Alcuni analisti ritengono che gli interessi americani inizino a divergere da quelli israeliani. E’ d’accordo? E’ preoccupato?
«Gli Usa hanno la loro politica estera e nazionale. Ma da Truman in poi il sostegno a Israele è rimasto stabile. Se domandate agli americani chi preferiscono tra noi e i palestinesi il rapporto è di 9 a 1. L’Europa non capisce, spiega l’amicizia tra Israele e Usa con l’influenza della lobby ebraica, importante ma numericamente poco significativa. Il nodo non è l’ebraicità d’Israele ma la sua libertà, l’essere un’isola democratica circondata da Paesi islamici autoritari».

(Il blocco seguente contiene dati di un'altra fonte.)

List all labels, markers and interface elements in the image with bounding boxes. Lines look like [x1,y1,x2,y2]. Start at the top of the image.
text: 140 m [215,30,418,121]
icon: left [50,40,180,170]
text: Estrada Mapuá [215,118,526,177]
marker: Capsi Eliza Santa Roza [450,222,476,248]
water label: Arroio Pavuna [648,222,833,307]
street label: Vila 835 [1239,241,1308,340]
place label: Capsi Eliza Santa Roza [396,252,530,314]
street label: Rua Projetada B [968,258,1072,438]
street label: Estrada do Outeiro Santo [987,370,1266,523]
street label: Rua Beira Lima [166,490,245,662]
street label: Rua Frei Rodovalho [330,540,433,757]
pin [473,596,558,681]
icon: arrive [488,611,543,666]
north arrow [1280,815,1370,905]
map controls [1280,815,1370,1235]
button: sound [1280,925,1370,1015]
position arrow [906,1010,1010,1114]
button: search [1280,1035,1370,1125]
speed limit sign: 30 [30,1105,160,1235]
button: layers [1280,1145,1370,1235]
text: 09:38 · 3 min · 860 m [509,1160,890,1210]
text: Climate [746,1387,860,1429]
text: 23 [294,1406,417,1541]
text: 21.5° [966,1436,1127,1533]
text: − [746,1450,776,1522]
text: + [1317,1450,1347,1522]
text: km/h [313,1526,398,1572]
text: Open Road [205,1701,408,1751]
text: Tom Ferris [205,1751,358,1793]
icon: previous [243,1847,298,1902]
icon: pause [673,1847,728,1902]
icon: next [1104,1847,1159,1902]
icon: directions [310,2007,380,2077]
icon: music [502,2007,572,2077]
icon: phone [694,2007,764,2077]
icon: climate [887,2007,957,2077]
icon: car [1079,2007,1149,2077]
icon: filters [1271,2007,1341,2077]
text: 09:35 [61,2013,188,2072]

Potendo, voterebbe McCain, Barack Obama o Hillary Clinton?
«Non ho un candidato da sponsorizzare. Ma sono convinto che chiunque venga eletto non metterà in discussione i valori, le idee, l’identità americana. L’Europa travisa perché guarda Israele con le lenti del colonialismo, quasi fossimo arrivati qui come i francesi o gli olandesi in Africa e non avessimo alle spalle tremila anni di rapporto con questa terra. Gli americani, estranei all’esperienza coloniale, colgono meglio la profondità della nostra esperienza, l’aspirazione alla libertà, un patrimonio biblico che ci accomuna sin da quando Jefferson definì la nascita degli Usa “la rinascita di Zion”».
Secondo il Jerusalem Post l’Europa è pronta a sanzioni contro Melli Bank, una delle principali istituzioni finanziarie iraniane. E l’Italia sarebbe della partita. Una buona notizia per Israele?
«Se vera è una notizia importante. L’Iran, che nega l’Olocausto, non minaccia solo Israele ma l’intero Occidente. Teheran supporta direttamente l’islam militante globale. Il sostegno europeo sarebbe benvenuto e quello italiano ancor di più: il segno di un cambiamento nella politica estera incoraggiato dal nuovo governo».
Tra gli elettori del centrodestra italiano ci sono i ragazzi che lunedì hanno accolto con il saluto romano l’elezione di Alemanno sindaco di Roma. Non l’imbarazza?
«Ogni governo democratico deve rigettare il vecchio e il nuovo fascismo e ogni tipo di ideologia estremista. Non conosco queste frange dell’estrema destra italiana. Ma ho parlato a lungo con il Cancelliere tedesco Angela Merkel di alcuni casi in Germania, vanno messi al bando. Ci siamo trovati d’accordo nella volontà di combatterli con forza».